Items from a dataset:
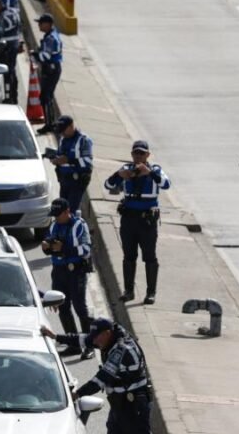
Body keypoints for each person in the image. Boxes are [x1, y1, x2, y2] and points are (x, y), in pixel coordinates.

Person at [41, 318, 152, 434]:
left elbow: (101, 379)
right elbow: (82, 339)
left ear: (107, 333)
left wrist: (77, 394)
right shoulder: (108, 338)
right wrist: (56, 336)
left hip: (133, 406)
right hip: (119, 403)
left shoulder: (122, 350)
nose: (94, 342)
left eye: (96, 337)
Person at [104, 140, 170, 305]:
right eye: (136, 153)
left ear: (148, 155)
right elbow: (107, 184)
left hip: (147, 220)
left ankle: (151, 293)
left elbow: (166, 184)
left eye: (142, 153)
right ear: (132, 154)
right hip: (129, 219)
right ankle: (129, 291)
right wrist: (118, 175)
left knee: (149, 256)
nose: (138, 156)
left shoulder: (155, 170)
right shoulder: (126, 169)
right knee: (129, 256)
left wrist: (149, 173)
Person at [42, 198, 94, 359]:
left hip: (75, 271)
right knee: (62, 306)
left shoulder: (79, 225)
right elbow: (50, 245)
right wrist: (47, 247)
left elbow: (86, 248)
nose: (56, 218)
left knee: (80, 308)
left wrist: (65, 248)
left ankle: (89, 344)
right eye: (54, 215)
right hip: (58, 271)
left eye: (59, 215)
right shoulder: (54, 225)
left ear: (67, 212)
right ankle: (73, 344)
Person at [47, 115, 93, 214]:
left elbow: (88, 161)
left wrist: (68, 160)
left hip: (77, 180)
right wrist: (55, 159)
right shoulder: (63, 139)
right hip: (64, 180)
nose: (62, 133)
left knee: (71, 211)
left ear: (71, 126)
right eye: (60, 131)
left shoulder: (83, 140)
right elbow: (61, 155)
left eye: (64, 130)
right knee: (62, 208)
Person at [0, 0, 21, 104]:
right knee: (12, 71)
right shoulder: (13, 11)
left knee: (6, 73)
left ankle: (8, 97)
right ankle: (14, 95)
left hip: (7, 48)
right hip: (14, 46)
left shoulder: (3, 17)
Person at [34, 13, 62, 123]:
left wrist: (36, 55)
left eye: (41, 23)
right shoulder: (51, 35)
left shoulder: (50, 38)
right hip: (51, 69)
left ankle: (50, 124)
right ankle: (50, 123)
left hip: (52, 69)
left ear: (48, 24)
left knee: (46, 97)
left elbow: (46, 56)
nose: (39, 25)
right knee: (46, 96)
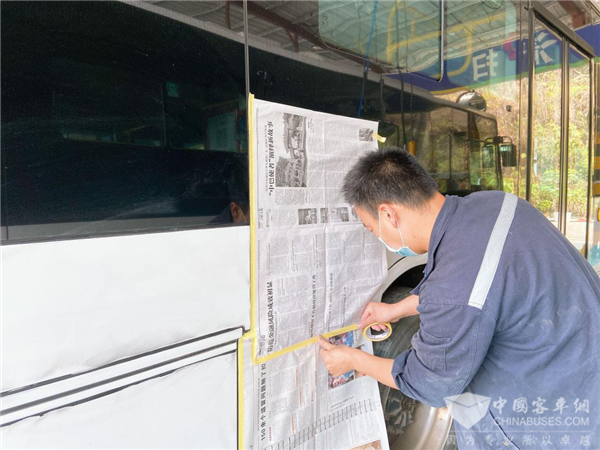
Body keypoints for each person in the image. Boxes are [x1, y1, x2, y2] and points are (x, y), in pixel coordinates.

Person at [317, 147, 600, 449]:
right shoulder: (495, 203)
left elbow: (429, 383)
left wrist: (354, 359)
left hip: (548, 415)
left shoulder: (453, 287)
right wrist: (398, 308)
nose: (377, 237)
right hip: (582, 364)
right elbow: (482, 286)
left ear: (388, 215)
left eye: (372, 229)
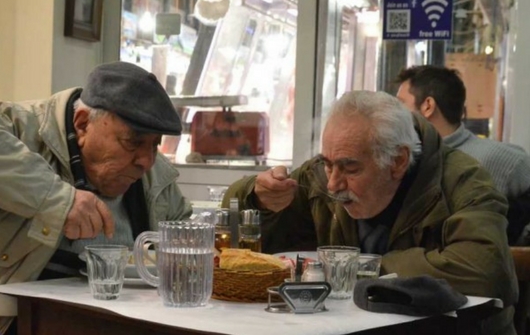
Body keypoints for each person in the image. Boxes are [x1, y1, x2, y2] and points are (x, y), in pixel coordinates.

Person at [0, 61, 192, 333]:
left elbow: (188, 240)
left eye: (155, 145)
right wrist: (57, 200)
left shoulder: (154, 179)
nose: (146, 161)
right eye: (133, 142)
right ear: (82, 124)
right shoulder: (22, 131)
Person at [223, 90, 517, 334]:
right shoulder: (320, 176)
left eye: (350, 168)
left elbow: (486, 270)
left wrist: (363, 269)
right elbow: (231, 230)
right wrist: (257, 198)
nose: (334, 184)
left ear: (398, 161)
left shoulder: (462, 183)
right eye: (328, 164)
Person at [396, 65, 530, 245]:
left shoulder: (504, 160)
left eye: (400, 104)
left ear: (428, 106)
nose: (395, 113)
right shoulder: (401, 160)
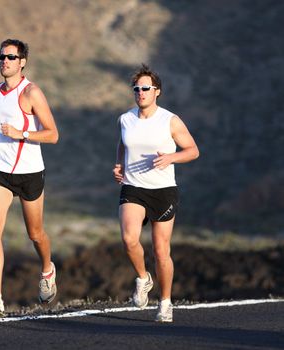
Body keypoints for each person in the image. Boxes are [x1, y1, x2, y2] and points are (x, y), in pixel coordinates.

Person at [0, 39, 59, 318]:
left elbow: (52, 134)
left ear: (22, 62)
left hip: (30, 173)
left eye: (11, 57)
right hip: (0, 172)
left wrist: (20, 134)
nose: (5, 61)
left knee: (35, 234)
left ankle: (47, 269)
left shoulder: (32, 93)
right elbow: (1, 130)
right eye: (2, 56)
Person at [113, 64, 199, 322]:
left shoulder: (169, 120)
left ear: (156, 92)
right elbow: (122, 143)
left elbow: (193, 150)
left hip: (163, 191)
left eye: (146, 88)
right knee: (129, 239)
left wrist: (171, 157)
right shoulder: (125, 119)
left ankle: (165, 302)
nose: (140, 92)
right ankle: (143, 277)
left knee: (161, 251)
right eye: (137, 88)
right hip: (134, 187)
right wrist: (119, 165)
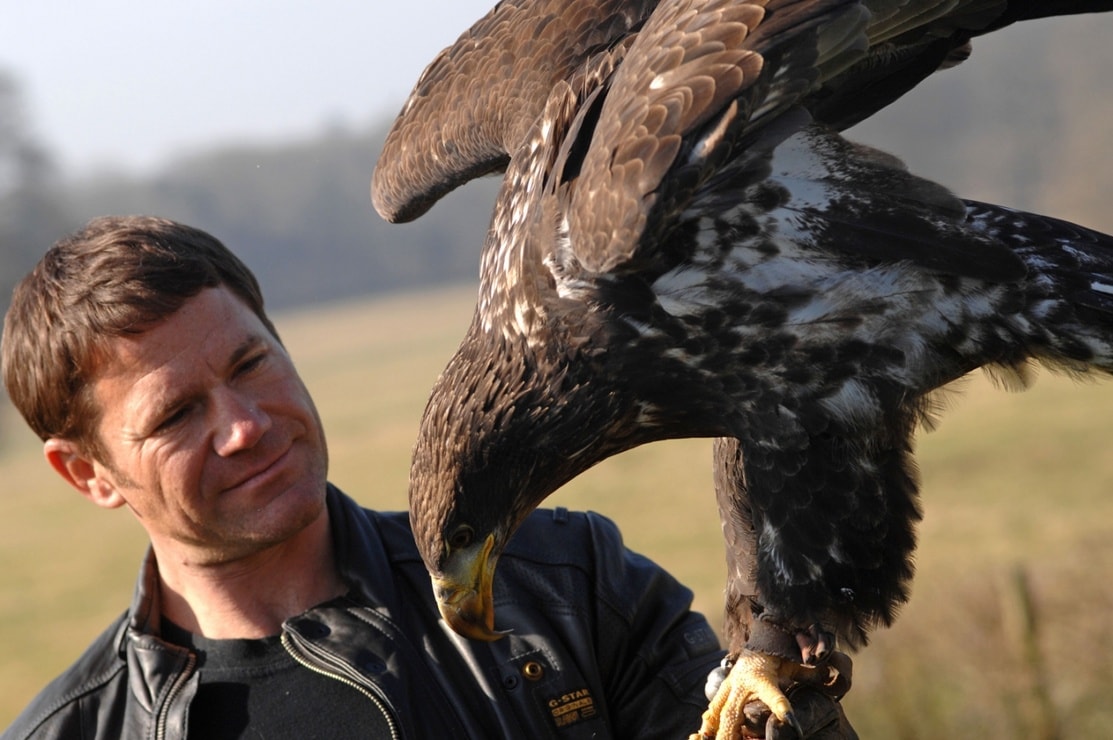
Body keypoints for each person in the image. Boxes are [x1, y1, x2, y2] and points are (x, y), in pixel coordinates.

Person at [0, 215, 727, 739]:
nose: (246, 424)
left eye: (250, 364)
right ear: (86, 474)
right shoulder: (76, 731)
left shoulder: (564, 585)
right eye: (178, 414)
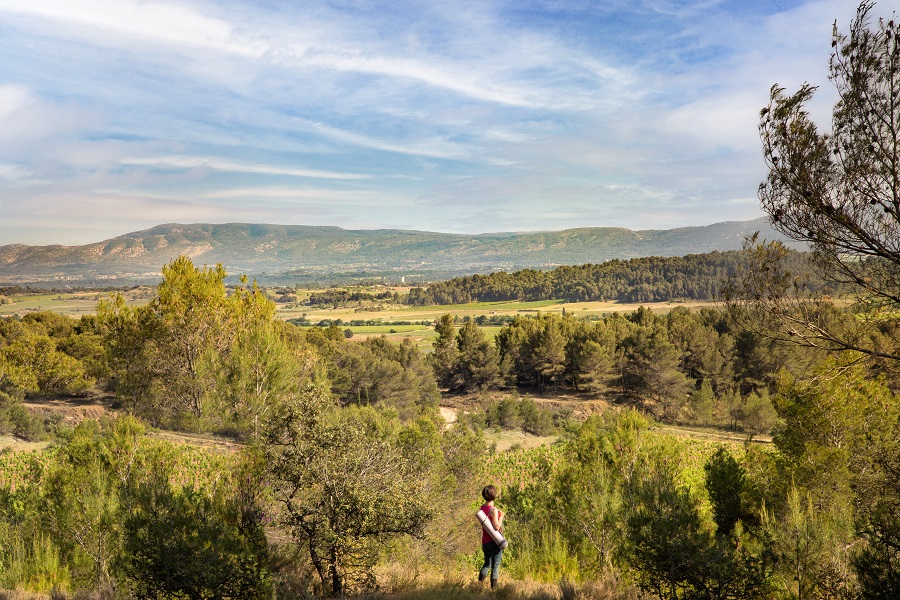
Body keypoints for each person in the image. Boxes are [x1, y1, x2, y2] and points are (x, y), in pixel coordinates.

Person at [478, 484, 504, 589]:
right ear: (494, 495)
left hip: (485, 541)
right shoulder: (493, 510)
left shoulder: (482, 508)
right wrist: (501, 517)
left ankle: (479, 585)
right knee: (495, 566)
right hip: (494, 541)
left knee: (486, 564)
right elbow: (497, 527)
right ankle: (493, 590)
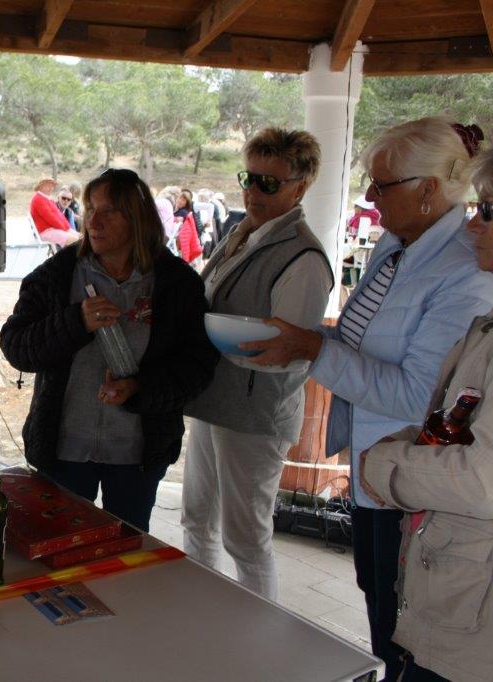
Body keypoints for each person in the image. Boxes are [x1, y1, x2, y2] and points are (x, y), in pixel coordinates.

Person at [243, 118, 493, 681]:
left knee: (404, 624)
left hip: (410, 481)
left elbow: (420, 397)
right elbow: (362, 342)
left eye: (383, 186)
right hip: (374, 471)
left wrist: (311, 348)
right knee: (379, 600)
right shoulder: (398, 246)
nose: (370, 198)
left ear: (428, 191)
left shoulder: (465, 274)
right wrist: (302, 338)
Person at [0, 168, 218, 531]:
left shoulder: (177, 285)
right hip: (63, 450)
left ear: (138, 219)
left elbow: (197, 366)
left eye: (109, 211)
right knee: (58, 547)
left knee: (126, 554)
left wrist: (140, 388)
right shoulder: (57, 276)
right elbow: (16, 347)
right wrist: (76, 322)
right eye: (91, 209)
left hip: (138, 455)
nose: (93, 221)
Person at [181, 128, 334, 601]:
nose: (253, 191)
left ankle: (259, 631)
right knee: (196, 520)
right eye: (249, 178)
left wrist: (215, 339)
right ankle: (201, 614)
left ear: (299, 188)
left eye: (269, 183)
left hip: (255, 411)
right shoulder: (241, 233)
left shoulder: (303, 257)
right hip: (215, 399)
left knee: (245, 538)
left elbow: (288, 349)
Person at [358, 147, 493, 682]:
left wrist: (384, 465)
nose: (475, 225)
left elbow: (483, 478)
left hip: (473, 616)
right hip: (457, 587)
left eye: (489, 211)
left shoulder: (464, 282)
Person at [30, 177, 78, 246]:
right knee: (76, 240)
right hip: (45, 232)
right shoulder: (38, 199)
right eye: (48, 186)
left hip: (53, 230)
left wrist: (68, 228)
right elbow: (51, 218)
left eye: (52, 186)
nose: (51, 188)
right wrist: (65, 229)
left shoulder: (48, 199)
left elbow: (60, 215)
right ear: (41, 186)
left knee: (81, 237)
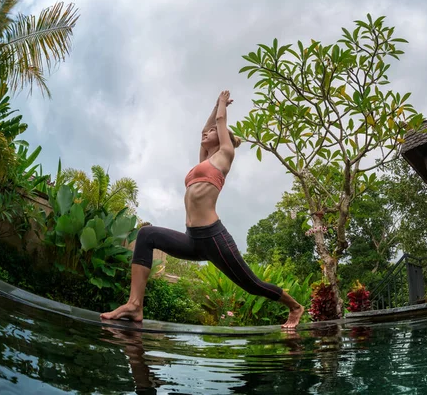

WORK INSTRUCTION: The required output is the line containing "right ankle: (201, 614)" plus every line after it to the end of the data, copied exactly and with no pictures.

ANSWER SPACE:
right ankle: (201, 614)
left ear: (299, 188)
left eye: (269, 183)
left hip: (255, 411)
right shoulder: (241, 233)
left shoulder: (303, 257)
right hip: (215, 399)
left knee: (245, 538)
left elbow: (288, 349)
Person at [358, 147, 493, 682]:
left wrist: (384, 465)
nose: (475, 225)
left elbow: (483, 478)
left hip: (473, 616)
right hip: (457, 587)
left eye: (489, 211)
left shoulder: (464, 282)
Person at [30, 177, 78, 246]:
right knee: (76, 240)
right hip: (45, 232)
right shoulder: (38, 199)
right eye: (48, 186)
left hip: (53, 230)
left wrist: (68, 228)
right elbow: (51, 218)
left eye: (52, 186)
nose: (51, 188)
right wrist: (65, 229)
left shoulder: (48, 199)
left elbow: (60, 215)
right ear: (41, 186)
left knee: (81, 237)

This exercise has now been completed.